━━━━━ SOURCE DATA ━━━━━
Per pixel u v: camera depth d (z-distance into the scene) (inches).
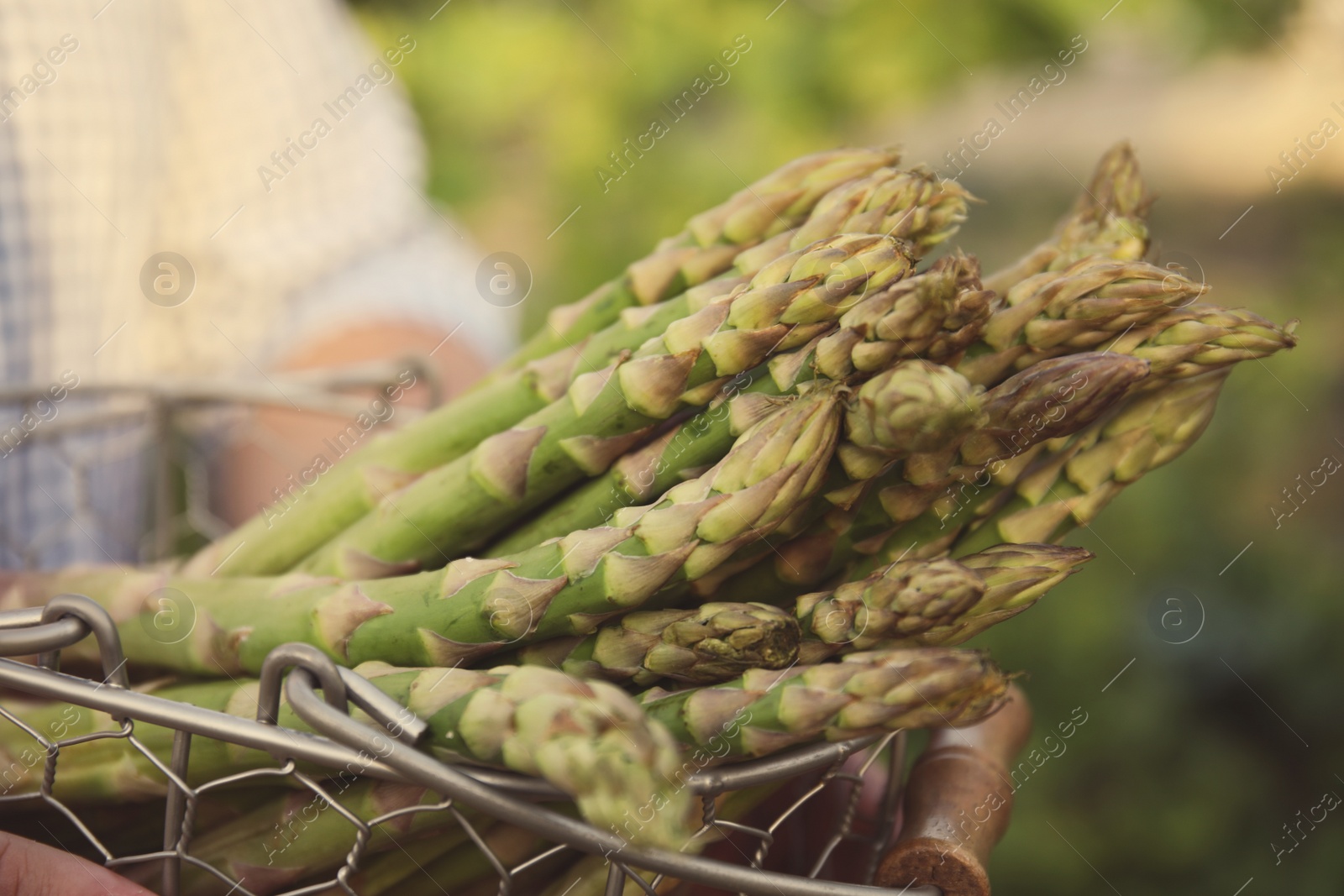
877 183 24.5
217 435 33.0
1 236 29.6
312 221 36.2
━━━━━
An exact, word-for-word copy of the records is expected, with no pictures in it.

Per pixel u v: camera depth d (z-distance into the scene) (inches).
877 183 24.5
217 435 33.0
1 236 29.6
312 221 36.2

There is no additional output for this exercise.